The healer remained, staring down at Evvy as the girl crawled back onto the pallet. “Soup, I suppose,” she commented dryly, “and it will take some time to assemble the medicines to restore your strength. Use the chamber pot in the corner for your business — the lady doesn’t like it when people just pee on the floors. You won’t be allowed to leave this room tonight. It’s magically shielded, in case the plant mage comes looking for you.” She walked out. When she closed the door behind her, Evvy heard the jingle of keys, and the clack of a turning lock.
Evvy stood and spat on the floor to get the taste of the lady’s shoe from her lips. A pitcher of water and a cup sat on a table: she drank straight from the pitcher, not caring if water spilled over her face and onto the floor. Then she sat cross-legged on the pallet, and began calling back the power she had hidden in the stone all around her.
This ought to be easy, she thought, smiling tightly. The stone around her was fairly new, not stubborn with ages of sitting in the same place. She would need much less effort to make it move.
As he walked down the side of the house, Briar caught the first ripples of unpleasant scent. Rotten meat, he judged after a sniff. Maybe they used fish as a fertilizer after all.
The walk between the outer wall and the long side of the house showed him the upper half of the wall was buried in green and going to pieces.
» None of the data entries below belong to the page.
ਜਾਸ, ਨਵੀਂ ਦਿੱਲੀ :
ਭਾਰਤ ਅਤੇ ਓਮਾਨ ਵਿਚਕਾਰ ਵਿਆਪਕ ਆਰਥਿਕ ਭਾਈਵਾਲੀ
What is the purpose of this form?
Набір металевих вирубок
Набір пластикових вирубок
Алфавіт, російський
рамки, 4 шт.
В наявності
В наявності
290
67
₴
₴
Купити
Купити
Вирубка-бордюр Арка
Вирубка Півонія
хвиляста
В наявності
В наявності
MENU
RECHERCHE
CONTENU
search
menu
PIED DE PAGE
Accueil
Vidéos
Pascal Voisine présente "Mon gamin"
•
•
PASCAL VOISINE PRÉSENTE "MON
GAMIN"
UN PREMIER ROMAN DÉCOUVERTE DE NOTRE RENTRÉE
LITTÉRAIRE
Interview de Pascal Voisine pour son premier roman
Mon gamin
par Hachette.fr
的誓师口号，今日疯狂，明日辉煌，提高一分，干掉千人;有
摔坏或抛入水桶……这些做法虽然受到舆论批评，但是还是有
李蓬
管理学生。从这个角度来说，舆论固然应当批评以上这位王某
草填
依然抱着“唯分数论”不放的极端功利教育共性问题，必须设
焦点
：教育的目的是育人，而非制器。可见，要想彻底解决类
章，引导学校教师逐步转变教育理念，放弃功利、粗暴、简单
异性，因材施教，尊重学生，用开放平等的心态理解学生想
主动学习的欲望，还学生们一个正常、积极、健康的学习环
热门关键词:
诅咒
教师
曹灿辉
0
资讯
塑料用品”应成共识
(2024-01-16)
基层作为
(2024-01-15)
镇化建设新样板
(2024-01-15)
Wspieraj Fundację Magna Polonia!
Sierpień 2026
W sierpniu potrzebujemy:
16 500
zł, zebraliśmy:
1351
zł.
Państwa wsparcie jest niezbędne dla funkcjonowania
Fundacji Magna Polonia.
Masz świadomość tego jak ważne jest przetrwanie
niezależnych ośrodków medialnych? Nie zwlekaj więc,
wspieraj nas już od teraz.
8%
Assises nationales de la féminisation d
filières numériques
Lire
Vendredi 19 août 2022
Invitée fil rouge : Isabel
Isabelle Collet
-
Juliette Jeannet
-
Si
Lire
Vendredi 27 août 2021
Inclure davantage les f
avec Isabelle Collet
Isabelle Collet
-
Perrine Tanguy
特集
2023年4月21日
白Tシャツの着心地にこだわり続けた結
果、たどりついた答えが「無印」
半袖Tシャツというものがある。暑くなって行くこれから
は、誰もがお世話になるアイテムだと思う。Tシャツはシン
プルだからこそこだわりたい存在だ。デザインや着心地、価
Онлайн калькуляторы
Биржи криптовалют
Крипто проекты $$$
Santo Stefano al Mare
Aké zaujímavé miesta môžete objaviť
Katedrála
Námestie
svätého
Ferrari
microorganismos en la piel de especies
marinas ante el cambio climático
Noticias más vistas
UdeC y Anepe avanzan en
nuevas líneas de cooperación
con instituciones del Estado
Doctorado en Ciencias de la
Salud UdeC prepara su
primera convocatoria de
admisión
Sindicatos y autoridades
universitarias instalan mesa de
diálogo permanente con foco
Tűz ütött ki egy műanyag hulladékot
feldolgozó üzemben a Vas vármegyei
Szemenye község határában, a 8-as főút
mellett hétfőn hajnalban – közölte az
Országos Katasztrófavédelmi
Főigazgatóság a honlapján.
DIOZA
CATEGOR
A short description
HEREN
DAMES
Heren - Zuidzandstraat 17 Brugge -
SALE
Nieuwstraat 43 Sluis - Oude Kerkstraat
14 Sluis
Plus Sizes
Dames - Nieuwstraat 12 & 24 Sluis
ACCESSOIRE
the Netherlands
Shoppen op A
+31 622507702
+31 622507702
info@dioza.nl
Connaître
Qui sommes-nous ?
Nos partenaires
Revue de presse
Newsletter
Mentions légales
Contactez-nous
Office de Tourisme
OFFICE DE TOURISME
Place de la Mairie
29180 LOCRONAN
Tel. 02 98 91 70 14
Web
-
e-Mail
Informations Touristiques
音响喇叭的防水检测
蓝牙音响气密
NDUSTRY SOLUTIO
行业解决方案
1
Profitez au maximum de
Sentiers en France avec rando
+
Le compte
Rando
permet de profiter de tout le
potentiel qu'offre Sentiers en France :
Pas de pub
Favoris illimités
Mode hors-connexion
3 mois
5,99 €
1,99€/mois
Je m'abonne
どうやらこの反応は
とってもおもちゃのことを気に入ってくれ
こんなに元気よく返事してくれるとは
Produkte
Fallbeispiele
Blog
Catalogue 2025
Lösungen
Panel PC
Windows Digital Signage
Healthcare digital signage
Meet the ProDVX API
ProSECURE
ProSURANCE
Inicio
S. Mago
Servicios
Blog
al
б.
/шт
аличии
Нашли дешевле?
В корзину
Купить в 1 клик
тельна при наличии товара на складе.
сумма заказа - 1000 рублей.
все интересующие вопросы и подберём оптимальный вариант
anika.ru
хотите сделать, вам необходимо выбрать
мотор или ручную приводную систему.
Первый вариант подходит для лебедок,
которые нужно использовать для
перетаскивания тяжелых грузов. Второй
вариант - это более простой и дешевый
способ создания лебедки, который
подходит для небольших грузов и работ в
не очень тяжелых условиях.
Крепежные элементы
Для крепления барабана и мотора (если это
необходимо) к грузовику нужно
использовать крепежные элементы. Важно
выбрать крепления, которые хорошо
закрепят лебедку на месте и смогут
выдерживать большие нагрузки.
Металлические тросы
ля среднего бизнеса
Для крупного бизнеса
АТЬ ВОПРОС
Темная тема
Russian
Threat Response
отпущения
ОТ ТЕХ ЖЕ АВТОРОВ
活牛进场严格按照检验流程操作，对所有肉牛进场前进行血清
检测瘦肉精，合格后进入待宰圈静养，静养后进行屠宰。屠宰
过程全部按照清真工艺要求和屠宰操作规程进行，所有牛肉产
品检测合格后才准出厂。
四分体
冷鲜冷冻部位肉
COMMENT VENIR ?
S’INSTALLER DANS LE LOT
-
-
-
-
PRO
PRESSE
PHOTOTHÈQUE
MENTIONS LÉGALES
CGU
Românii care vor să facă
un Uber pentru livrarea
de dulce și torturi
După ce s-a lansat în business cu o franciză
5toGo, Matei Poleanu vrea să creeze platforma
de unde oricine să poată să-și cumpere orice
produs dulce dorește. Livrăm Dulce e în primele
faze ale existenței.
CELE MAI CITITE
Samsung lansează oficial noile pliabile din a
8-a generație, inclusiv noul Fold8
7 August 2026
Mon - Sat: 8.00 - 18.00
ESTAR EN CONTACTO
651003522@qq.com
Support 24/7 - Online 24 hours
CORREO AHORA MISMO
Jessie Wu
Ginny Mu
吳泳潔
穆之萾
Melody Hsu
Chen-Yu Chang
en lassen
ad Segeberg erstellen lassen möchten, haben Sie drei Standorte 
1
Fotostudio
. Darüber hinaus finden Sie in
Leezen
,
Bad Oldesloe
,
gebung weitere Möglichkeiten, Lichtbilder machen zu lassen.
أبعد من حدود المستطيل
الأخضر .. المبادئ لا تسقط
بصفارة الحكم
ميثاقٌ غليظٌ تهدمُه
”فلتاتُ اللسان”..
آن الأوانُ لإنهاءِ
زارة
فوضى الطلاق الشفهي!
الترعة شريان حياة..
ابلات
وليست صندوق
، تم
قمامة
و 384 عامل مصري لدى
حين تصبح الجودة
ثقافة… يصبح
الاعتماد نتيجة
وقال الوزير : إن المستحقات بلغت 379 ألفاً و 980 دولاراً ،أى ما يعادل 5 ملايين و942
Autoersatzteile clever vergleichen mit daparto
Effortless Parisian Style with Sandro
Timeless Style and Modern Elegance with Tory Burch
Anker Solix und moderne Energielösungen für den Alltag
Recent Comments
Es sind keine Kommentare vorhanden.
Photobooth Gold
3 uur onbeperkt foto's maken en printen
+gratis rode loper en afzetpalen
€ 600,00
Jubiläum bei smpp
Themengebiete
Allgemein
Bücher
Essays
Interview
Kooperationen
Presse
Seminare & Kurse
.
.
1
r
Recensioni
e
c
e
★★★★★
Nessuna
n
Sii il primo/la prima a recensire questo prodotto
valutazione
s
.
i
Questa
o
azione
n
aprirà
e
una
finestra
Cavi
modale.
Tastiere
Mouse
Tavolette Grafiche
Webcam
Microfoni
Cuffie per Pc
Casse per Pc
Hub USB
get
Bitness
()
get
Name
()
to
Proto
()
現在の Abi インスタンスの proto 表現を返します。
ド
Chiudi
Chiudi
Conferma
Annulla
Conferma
Chunks of stone dropped off it on either side. In one spot, where a clump of deodar pines stood, the wall was shifting as the pines expanded outward. Briar went over to pat them and tell them they had done well. If the trees had been young girls they would have blushed at his praise; they quivered instead, and continued to grow. A large section of wall beside them collapsed into the alley beyond.
Briar halted: there was a glint of light beside the deodars’ roots. Their earth turned and tumbled with the trees’ swift growth, casting something out. Briar picked up the pale thing that had drawn his eye, and hurriedly dropped it.